Cerca de dois mil uigures vivem no Afeganistão, cerca de duzentos dos quais são membros de grupos extremistas como o Partido Islâmico do Turquestão (TIP) e seu antecessor, o Movimento Islâmico do Turquestão Oriental (ETIM). O partido TIP assumiu a responsabilidade por vários ataques terroristas na China.

Em 2001, Pequim apoiou os Estados Unidos na sua guerra contra o terrorismo em troca do reconhecimento pelos Estados Unidos do Movimento de Libertação de Timor-Leste como uma organização terrorista. Portanto, após a invasão do Afeganistão pelos Estados Unidos em 2001, os membros do movimento fugiram para o Paquistão. A China continuou a pressionar os governos afegão e paquistanês para extraditar os uigures. Assim que o Paquistão se mudou, os uigures fugiram para o Afeganistão.

O Talibã agora está ressentido com os uigures. Pequim tornou a luta contra os extremistas uigures uma difícil condição para ajuda econômica e reconhecimento diplomático. No entanto, o Taleban se recusa a lidar com organizações terroristas com potências estrangeiras. No sábado, durante negociações com os Estados Unidos no Catar, uma delegação do Taleban se recusou a cooperar com os americanos contra a organização do Estado Islâmico no Afeganistão.

mercenários

Os lutadores uigures aparecem regularmente em outras organizações jihadistas, como o ISIS. Eles também têm ligações com o Taleban do Paquistão e do Afeganistão. De acordo com oradores uigures que estão em contato com militantes uigures no Afeganistão, eles são mercenários que fortalecem as fileiras das facções em guerra e de várias organizações terroristas no Afeganistão.

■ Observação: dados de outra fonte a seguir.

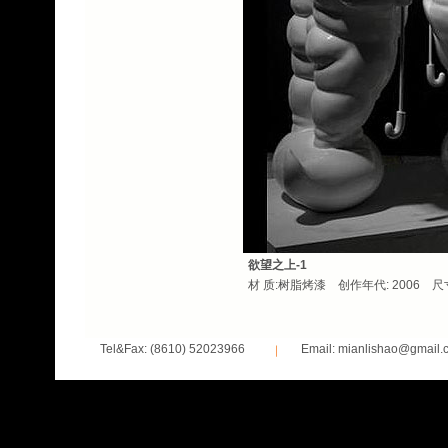
欲望之上-1
材 质:树脂烤漆 创作年代: 2006 尺寸:
Tel&Fax: (8610) 52023966
Email: mianlishao@gmail.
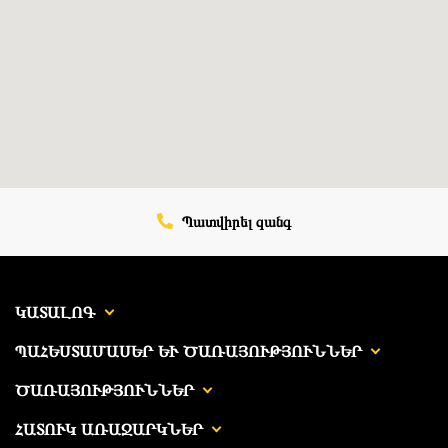
Պատվիրել զանգ
ԿԱՏԱԼՈԳ
ՊԱՀԵՍՏԱՄԱՍԵՐ ԵՒ ԾԱՌԱՅՈՒԹՅՈՒՆՆԵՐ
ԾԱՌԱՅՈՒԹՅՈՒՆՆԵՐ
ՀԱՏՈՒԿ ԱՌԱՋԱՐԿՆԵՐ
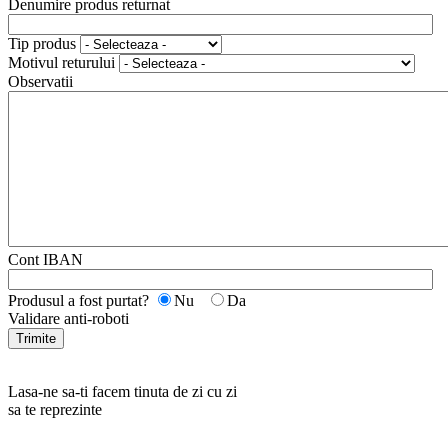
Denumire produs returnat
Tip produs
Motivul returului
Observatii
Cont IBAN
Produsul a fost purtat?
Nu
Da
Validare anti-roboti
Trimite
Lasa-ne sa-ti facem tinuta de zi cu zi
sa te reprezinte
RANKINE SRL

Um videoclipe de um site do Estado Islâmico. O homem na foto é considerado o autor do ataque terrorista em Kunduz.foto

Grupos Amaq e Telegram, a ferramenta de propaganda do Estado Islâmico, disseram que um homem conhecido como ‘Muhammad, o uigur’ se explodiu com um cinto de explosivos em uma mesquita em Kunduz na sexta-feira. Se for verdade, as preocupações da China com o terrorismo no Afeganistão só vão aumentar. Michael Kugelman, um especialista em Ásia do Wilson Center, com sede nos Estados Unidos, disse no Twitter que havia preocupações de que o Taleban os aceitaria.

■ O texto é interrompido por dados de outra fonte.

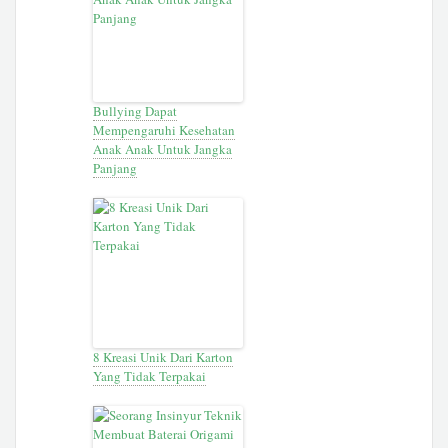
Bullying Dapat
Mempengaruhi Kesehatan
Anak Anak Untuk Jangka
Panjang
8 Kreasi Unik Dari Karton
Yang Tidak Terpakai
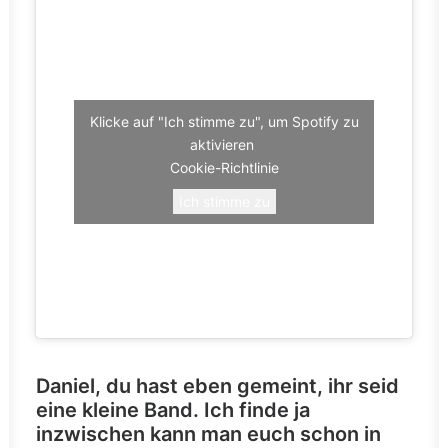
Klicke auf "Ich stimme zu", um Spotify zu
aktivieren
Cookie-Richtlinie
Ich stimme zu
Daniel, du hast eben gemeint, ihr seid
eine kleine Band. Ich finde ja
inzwischen kann man euch schon in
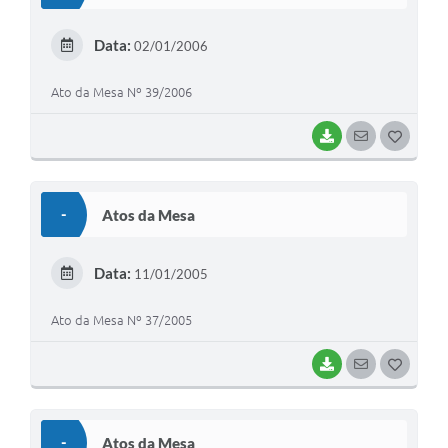
T
E
Data:
02/01/2006
I
Ato da Mesa Nº 39/2006
BAIXAR
SEGUIR
G
O
S
-
Atos da Mesa
T
E
Data:
11/01/2005
I
Ato da Mesa Nº 37/2005
BAIXAR
SEGUIR
G
O
S
-
Atos da Mesa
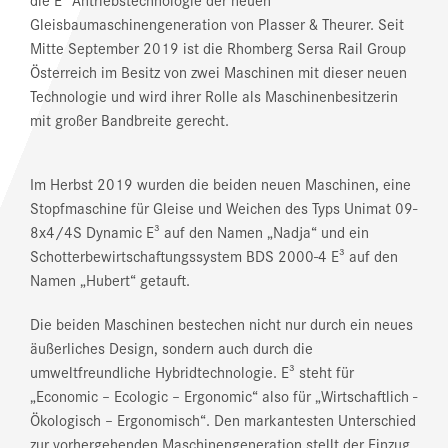
Gleisbaumaschinengeneration von Plasser & Theurer. Seit
Mitte September 2019 ist die Rhomberg Sersa Rail Group
Österreich im Besitz von zwei Maschinen mit dieser neuen
Technologie und wird ihrer Rolle als Maschinenbesitzerin
mit großer Bandbreite gerecht.
Im Herbst 2019 wurden die beiden neuen Maschinen, eine
Stopfmaschine für Gleise und Weichen des Typs Unimat 09-
8x4/4S Dynamic E³ auf den Namen „Nadja“ und ein
Schotterbewirtschaftungssystem BDS 2000-4 E³ auf den
Namen „Hubert“ getauft.
Die beiden Maschinen bestechen nicht nur durch ein neues
äußerliches Design, sondern auch durch die
umweltfreundliche Hybridtechnologie. E³ steht für
„Economic – Ecologic – Ergonomic“ also für „Wirtschaftlich -
Ökologisch – Ergonomisch“. Den markantesten Unterschied
zur vorhergehenden Maschinengeneration stellt der Einzug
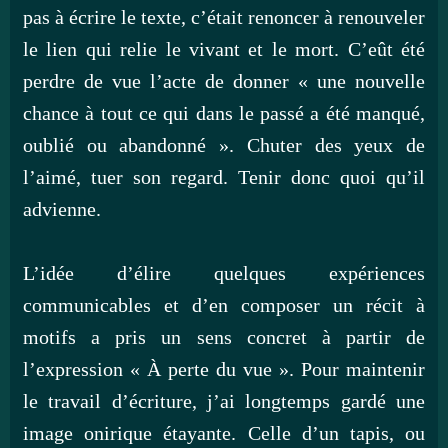
pas à écrire le texte, c’était renoncer à renouveler
le lien qui relie le vivant et le mort. C’eût été
perdre de vue l’acte de donner « une nouvelle
chance à tout ce qui dans le passé a été manqué,
oublié ou abandonné ». Chuter des yeux de
l’aimé, tuer son regard. Tenir donc quoi qu’il
advienne.
L’idée d’élire quelques expériences
communicables et d’en composer un récit à
motifs a pris un sens concret à partir de
l’expression « À perte du vue ». Pour maintenir
le travail d’écriture, j’ai longtemps gardé une
image onirique étayante. Celle d’un tapis, ou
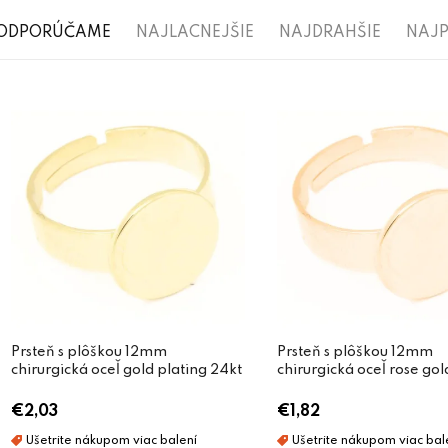
R
ODPORÚČAME
NAJLACNEJŠIE
NAJDRAHŠIE
NAJP
a
V
d
ý
e
p
n
i
i
s
e
p
p
r
r
o
o
d
Prsteň s plôškou 12mm
Prsteň s plôškou 12mm
d
chirurgická oceľ gold plating 24kt
chirurgická oceľ rose gol
u
u
€2,03
€1,82
k
k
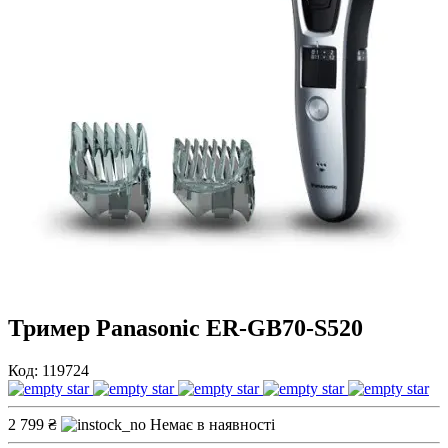
Тример Panasonic ER-GB70-S520
Код: 119724
2 799 ₴
Немає в наявності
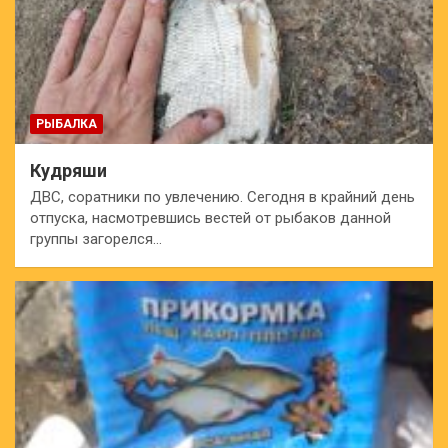
РЫБАЛКА
Кудряши
ДВС, соратники по увлечению. Сегодня в крайний день
отпуска, насмотревшись вестей от рыбаков данной
группы загорелся…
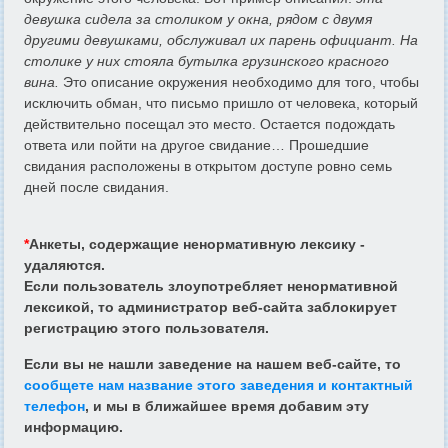
девушка сидела за столиком у окна, рядом с двумя
другими девушками, обслуживал их парень официант. На
столике у них стояла бутылка грузинского красного
вина.
Это описание окружения необходимо для того, чтобы
исключить обман, что письмо пришло от человека, который
действительно посещал это место. Остается подождать
ответа или пойти на другое свидание… Прошедшие
свидания расположены в открытом доступе ровно семь
дней после свидания.
*
Анкеты, содержащие ненормативную лексику -
удаляются.
Если пользователь злоупотребляет ненормативной
лексикой, то администратор веб-сайта заблокирует
регистрацию этого пользователя.
Если вы не нашли заведение на нашем веб-сайте, то
сообщете нам название этого заведения и контактный
телефон
, и мы в ближайшее время добавим эту
информацию.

Ativistas uigures suspeitam que combatentes uigures realizaram o ataque. Quando o lingüista uigur Abdoulaye Ayyub foi questionado, ele disse que o nome “Muhammad, o uigur” estava incorreto.

Os lutadores religiosos uigures têm o nome do Turquestão Oriental, o nome uigur para nossa terra natal, ou de acordo com seu local de nascimento. A adição de “uigures” a um determinado nome foi usada apenas pelos uigures que fundaram organizações comunistas no início do século passado. É precisamente por causa desse contexto histórico que os guerreiros uigures abominam esse acréscimo a seus nomes e não o usarão ”.

Engolir

A diáspora uigur teme que os uigures sejam responsabilizados pelo ataque como um prelúdio a um acordo entre o Taleban e a China. Em sua busca por ajuda econômica e reconhecimento de Pequim, o Taleban já engoliu as críticas ao tratamento dispensado a seus seguidores uigures na China.

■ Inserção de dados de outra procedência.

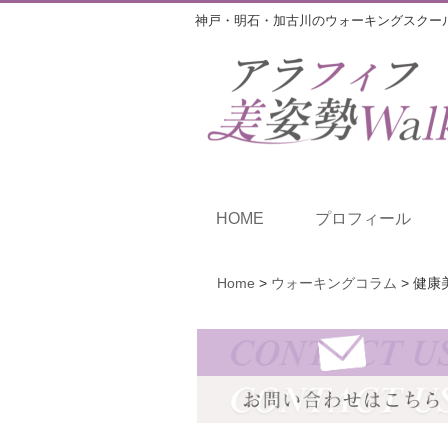
神戸・明石・加古川のウォーキングスクー
HOME
プロフィール
Home
>
ウォーキングコラム
>
健康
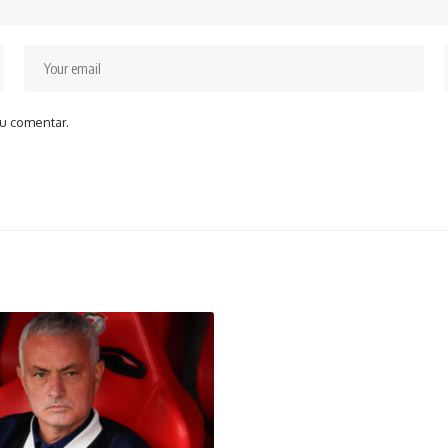
u comentar.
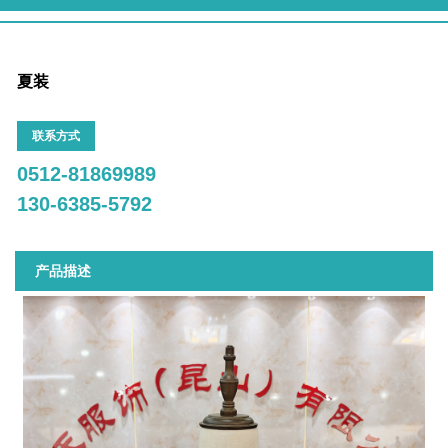
夏装
联系方式
0512-81869989
130-6385-5792
产品描述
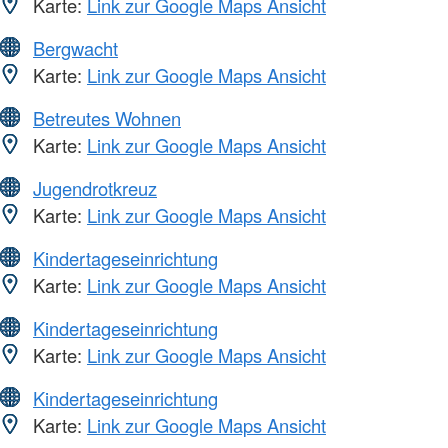
Karte:
Link zur Google Maps Ansicht
Bergwacht
Karte:
Link zur Google Maps Ansicht
Betreutes Wohnen
Karte:
Link zur Google Maps Ansicht
Jugendrotkreuz
Karte:
Link zur Google Maps Ansicht
Kindertageseinrichtung
Karte:
Link zur Google Maps Ansicht
Kindertageseinrichtung
Karte:
Link zur Google Maps Ansicht
Kindertageseinrichtung
Karte:
Link zur Google Maps Ansicht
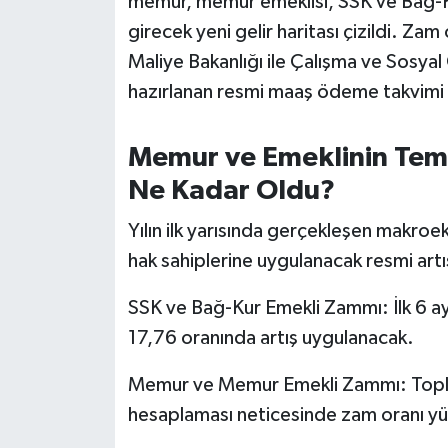
memur, memur emeklisi, SSK ve Bağ-K
OTOMOTİV
girecek yeni gelir haritası çizildi. Za
Resmi İlanlar
Maliye Bakanlığı ile Çalışma ve Sosya
hazırlanan resmi maaş ödeme takvimi
SAĞLIK
Memur ve Emeklinin Tem
Savaştepe
Ne Kadar Oldu?
SEYAHAT
Yılın ilk yarısında gerçekleşen makroe
hak sahiplerine uygulanacak resmi artış
SİYASET
SSK ve Bağ-Kur Emekli Zammı: İlk 6 ayl
Sındırgı
17,76 oranında artış uygulanacak.
SPOR
Memur ve Memur Emekli Zammı: Toplu 
hesaplaması neticesinde zam oranı yüz
SÜRMANŞET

Pequim mantém contatos com o Taleban afegão desde o final da década de 1990 para quebrar a resistência dos uigures ao domínio chinês. Durante o primeiro regime do Taleban (1996 a 2001), 13 uigures foram deportados para a China em 2000, de acordo com a organização sem fins lucrativos americana Oxus for Central Asian Affairs, apesar de terem recebido asilo no Afeganistão.

O fato de a velha guarda do Taleban controlar o novo governo interino torna possível uma cooperação semelhante com Pequim. Todos os uigures residentes no Afeganistão, pertençam a grupos armados ou não, correm o risco de serem alvos do Taleban “, disse Siegfried Wolf, especialista em sul da Ásia da Universidade de Heidelberg.

Na China, os uigures extraditados geralmente enfrentam longas sentenças de prisão ou sentenças de morte por extremismo religioso, terrorismo ou separatismo. A China também está pressionando outros países com comunidades uigures a extraditarem supostos extremistas uigures para Pequim.